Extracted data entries
>>>
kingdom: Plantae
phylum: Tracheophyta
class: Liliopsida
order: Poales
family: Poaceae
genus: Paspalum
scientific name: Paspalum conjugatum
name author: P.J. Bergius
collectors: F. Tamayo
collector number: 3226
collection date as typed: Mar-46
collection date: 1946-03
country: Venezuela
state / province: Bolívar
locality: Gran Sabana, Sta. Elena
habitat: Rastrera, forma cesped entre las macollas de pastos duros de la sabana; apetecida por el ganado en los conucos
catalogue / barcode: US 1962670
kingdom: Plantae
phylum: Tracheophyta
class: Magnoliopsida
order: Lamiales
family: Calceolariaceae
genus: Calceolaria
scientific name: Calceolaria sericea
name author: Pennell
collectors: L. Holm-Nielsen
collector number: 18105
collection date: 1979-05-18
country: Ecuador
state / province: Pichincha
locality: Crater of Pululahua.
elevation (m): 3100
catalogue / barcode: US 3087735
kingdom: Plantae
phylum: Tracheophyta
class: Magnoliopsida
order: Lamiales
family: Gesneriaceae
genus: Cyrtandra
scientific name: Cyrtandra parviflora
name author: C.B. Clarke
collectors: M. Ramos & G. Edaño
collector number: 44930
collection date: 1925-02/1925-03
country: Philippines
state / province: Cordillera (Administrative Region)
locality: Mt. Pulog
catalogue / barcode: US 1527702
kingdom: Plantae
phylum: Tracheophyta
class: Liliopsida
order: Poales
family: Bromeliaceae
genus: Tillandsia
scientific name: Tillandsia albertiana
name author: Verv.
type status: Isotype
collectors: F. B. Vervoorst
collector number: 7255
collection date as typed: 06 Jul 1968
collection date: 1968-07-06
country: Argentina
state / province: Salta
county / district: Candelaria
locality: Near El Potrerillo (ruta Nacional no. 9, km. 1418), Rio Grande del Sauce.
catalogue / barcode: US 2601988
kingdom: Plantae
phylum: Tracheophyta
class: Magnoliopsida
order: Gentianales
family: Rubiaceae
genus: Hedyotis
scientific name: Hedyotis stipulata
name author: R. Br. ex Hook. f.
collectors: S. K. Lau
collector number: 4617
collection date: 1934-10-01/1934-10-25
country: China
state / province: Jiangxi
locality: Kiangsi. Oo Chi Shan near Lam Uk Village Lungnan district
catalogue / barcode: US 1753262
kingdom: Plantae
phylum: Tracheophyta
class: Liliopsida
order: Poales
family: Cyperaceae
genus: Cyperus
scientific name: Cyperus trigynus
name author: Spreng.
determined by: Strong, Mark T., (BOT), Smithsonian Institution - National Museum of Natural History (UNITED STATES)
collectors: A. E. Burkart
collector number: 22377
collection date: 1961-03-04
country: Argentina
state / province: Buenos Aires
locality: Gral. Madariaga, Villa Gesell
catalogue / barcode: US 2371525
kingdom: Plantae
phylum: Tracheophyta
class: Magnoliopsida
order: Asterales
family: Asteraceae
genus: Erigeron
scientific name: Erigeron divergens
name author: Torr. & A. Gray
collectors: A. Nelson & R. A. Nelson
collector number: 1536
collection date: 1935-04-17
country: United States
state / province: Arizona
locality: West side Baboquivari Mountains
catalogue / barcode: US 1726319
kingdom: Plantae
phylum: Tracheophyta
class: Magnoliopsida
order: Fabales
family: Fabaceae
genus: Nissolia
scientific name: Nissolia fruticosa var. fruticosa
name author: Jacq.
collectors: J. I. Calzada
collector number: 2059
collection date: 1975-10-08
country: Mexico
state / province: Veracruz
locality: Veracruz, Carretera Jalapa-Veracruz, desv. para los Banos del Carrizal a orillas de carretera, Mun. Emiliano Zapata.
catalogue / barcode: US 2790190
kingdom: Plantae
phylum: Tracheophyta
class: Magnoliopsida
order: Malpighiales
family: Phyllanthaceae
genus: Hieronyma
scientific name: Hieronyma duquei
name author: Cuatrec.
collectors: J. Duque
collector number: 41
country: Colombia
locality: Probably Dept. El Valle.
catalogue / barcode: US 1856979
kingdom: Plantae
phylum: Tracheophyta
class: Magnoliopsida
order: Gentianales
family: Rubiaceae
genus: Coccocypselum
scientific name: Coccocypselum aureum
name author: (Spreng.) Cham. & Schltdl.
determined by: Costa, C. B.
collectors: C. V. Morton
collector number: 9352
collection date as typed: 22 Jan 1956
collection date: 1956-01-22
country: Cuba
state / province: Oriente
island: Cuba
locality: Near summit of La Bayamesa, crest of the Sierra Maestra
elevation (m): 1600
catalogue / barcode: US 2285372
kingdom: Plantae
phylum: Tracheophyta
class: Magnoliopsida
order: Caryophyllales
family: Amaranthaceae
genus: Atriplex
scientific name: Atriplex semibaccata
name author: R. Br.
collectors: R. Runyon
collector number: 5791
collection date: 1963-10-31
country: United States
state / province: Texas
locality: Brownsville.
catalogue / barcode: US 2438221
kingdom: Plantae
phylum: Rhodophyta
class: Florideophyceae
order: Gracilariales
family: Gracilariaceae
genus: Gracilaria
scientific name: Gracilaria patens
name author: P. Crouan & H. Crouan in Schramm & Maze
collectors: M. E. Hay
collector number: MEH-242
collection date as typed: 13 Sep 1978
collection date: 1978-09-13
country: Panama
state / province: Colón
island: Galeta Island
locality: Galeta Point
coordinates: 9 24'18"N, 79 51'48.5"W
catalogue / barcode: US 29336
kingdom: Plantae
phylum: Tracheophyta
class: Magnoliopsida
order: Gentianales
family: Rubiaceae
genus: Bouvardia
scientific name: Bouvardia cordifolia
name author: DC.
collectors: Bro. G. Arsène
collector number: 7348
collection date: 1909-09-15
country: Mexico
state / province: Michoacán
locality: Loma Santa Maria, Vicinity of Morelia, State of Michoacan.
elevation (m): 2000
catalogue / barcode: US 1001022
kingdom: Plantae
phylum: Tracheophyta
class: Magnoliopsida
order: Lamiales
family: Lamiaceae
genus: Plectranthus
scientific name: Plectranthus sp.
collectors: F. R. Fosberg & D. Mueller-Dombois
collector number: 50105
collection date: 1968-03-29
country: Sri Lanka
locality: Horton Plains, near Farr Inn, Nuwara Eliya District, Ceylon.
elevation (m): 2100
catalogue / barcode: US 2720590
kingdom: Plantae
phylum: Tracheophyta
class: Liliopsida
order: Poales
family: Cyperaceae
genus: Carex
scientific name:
<<<
[Given exercise]: Copy every line of the records above without changing anything.

[Solved exercise]:
kingdom: Plantae
phylum: Tracheophyta
class: Liliopsida
order: Poales
family: Poaceae
genus: Paspalum
scientific name: Paspalum conjugatum
name author: P.J. Bergius
collectors: F. Tamayo
collector number: 3226
collection date as typed: Mar-46
collection date: 1946-03
country: Venezuela
state / province: Bolívar
locality: Gran Sabana, Sta. Elena
habitat: Rastrera, forma cesped entre las macollas de pastos duros de la sabana; apetecida por el ganado en los conucos
catalogue / barcode: US 1962670
kingdom: Plantae
phylum: Tracheophyta
class: Magnoliopsida
order: Lamiales
family: Calceolariaceae
genus: Calceolaria
scientific name: Calceolaria sericea
name author: Pennell
collectors: L. Holm-Nielsen
collector number: 18105
collection date: 1979-05-18
country: Ecuador
state / province: Pichincha
locality: Crater of Pululahua.
elevation (m): 3100
catalogue / barcode: US 3087735
kingdom: Plantae
phylum: Tracheophyta
class: Magnoliopsida
order: Lamiales
family: Gesneriaceae
genus: Cyrtandra
scientific name: Cyrtandra parviflora
name author: C.B. Clarke
collectors: M. Ramos & G. Edaño
collector number: 44930
collection date: 1925-02/1925-03
country: Philippines
state / province: Cordillera (Administrative Region)
locality: Mt. Pulog
catalogue / barcode: US 1527702
kingdom: Plantae
phylum: Tracheophyta
class: Liliopsida
order: Poales
family: Bromeliaceae
genus: Tillandsia
scientific name: Tillandsia albertiana
name author: Verv.
type status: Isotype
collectors: F. B. Vervoorst
collector number: 7255
collection date as typed: 06 Jul 1968
collection date: 1968-07-06
country: Argentina
state / province: Salta
county / district: Candelaria
locality: Near El Potrerillo (ruta Nacional no. 9, km. 1418), Rio Grande del Sauce.
catalogue / barcode: US 2601988
kingdom: Plantae
phylum: Tracheophyta
class: Magnoliopsida
order: Gentianales
family: Rubiaceae
genus: Hedyotis
scientific name: Hedyotis stipulata
name author: R. Br. ex Hook. f.
collectors: S. K. Lau
collector number: 4617
collection date: 1934-10-01/1934-10-25
country: China
state / province: Jiangxi
locality: Kiangsi. Oo Chi Shan near Lam Uk Village Lungnan district
catalogue / barcode: US 1753262
kingdom: Plantae
phylum: Tracheophyta
class: Liliopsida
order: Poales
family: Cyperaceae
genus: Cyperus
scientific name: Cyperus trigynus
name author: Spreng.
determined by: Strong, Mark T., (BOT), Smithsonian Institution - National Museum of Natural History (UNITED STATES)
collectors: A. E. Burkart
collector number: 22377
collection date: 1961-03-04
country: Argentina
state / province: Buenos Aires
locality: Gral. Madariaga, Villa Gesell
catalogue / barcode: US 2371525
kingdom: Plantae
phylum: Tracheophyta
class: Magnoliopsida
order: Asterales
family: Asteraceae
genus: Erigeron
scientific name: Erigeron divergens
name author: Torr. & A. Gray
collectors: A. Nelson & R. A. Nelson
collector number: 1536
collection date: 1935-04-17
country: United States
state / province: Arizona
locality: West side Baboquivari Mountains
catalogue / barcode: US 1726319
kingdom: Plantae
phylum: Tracheophyta
class: Magnoliopsida
order: Fabales
family: Fabaceae
genus: Nissolia
scientific name: Nissolia fruticosa var. fruticosa
name author: Jacq.
collectors: J. I. Calzada
collector number: 2059
collection date: 1975-10-08
country: Mexico
state / province: Veracruz
locality: Veracruz, Carretera Jalapa-Veracruz, desv. para los Banos del Carrizal a orillas de carretera, Mun. Emiliano Zapata.
catalogue / barcode: US 2790190
kingdom: Plantae
phylum: Tracheophyta
class: Magnoliopsida
order: Malpighiales
family: Phyllanthaceae
genus: Hieronyma
scientific name: Hieronyma duquei
name author: Cuatrec.
collectors: J. Duque
collector number: 41
country: Colombia
locality: Probably Dept. El Valle.
catalogue / barcode: US 1856979
kingdom: Plantae
phylum: Tracheophyta
class: Magnoliopsida
order: Gentianales
family: Rubiaceae
genus: Coccocypselum
scientific name: Coccocypselum aureum
name author: (Spreng.) Cham. & Schltdl.
determined by: Costa, C. B.
collectors: C. V. Morton
collector number: 9352
collection date as typed: 22 Jan 1956
collection date: 1956-01-22
country: Cuba
state / province: Oriente
island: Cuba
locality: Near summit of La Bayamesa, crest of the Sierra Maestra
elevation (m): 1600
catalogue / barcode: US 2285372
kingdom: Plantae
phylum: Tracheophyta
class: Magnoliopsida
order: Caryophyllales
family: Amaranthaceae
genus: Atriplex
scientific name: Atriplex semibaccata
name author: R. Br.
collectors: R. Runyon
collector number: 5791
collection date: 1963-10-31
country: United States
state / province: Texas
locality: Brownsville.
catalogue / barcode: US 2438221
kingdom: Plantae
phylum: Rhodophyta
class: Florideophyceae
order: Gracilariales
family: Gracilariaceae
genus: Gracilaria
scientific name: Gracilaria patens
name author: P. Crouan & H. Crouan in Schramm & Maze
collectors: M. E. Hay
collector number: MEH-242
collection date as typed: 13 Sep 1978
collection date: 1978-09-13
country: Panama
state / province: Colón
island: Galeta Island
locality: Galeta Point
coordinates: 9 24'18"N, 79 51'48.5"W
catalogue / barcode: US 29336
kingdom: Plantae
phylum: Tracheophyta
class: Magnoliopsida
order: Gentianales
family: Rubiaceae
genus: Bouvardia
scientific name: Bouvardia cordifolia
name author: DC.
collectors: Bro. G. Arsène
collector number: 7348
collection date: 1909-09-15
country: Mexico
state / province: Michoacán
locality: Loma Santa Maria, Vicinity of Morelia, State of Michoacan.
elevation (m): 2000
catalogue / barcode: US 1001022
kingdom: Plantae
phylum: Tracheophyta
class: Magnoliopsida
order: Lamiales
family: Lamiaceae
genus: Plectranthus
scientific name: Plectranthus sp.
collectors: F. R. Fosberg & D. Mueller-Dombois
collector number: 50105
collection date: 1968-03-29
country: Sri Lanka
locality: Horton Plains, near Farr Inn, Nuwara Eliya District, Ceylon.
elevation (m): 2100
catalogue / barcode: US 2720590
kingdom: Plantae
phylum: Tracheophyta
class: Liliopsida
order: Poales
family: Cyperaceae
genus: Carex
scientific name:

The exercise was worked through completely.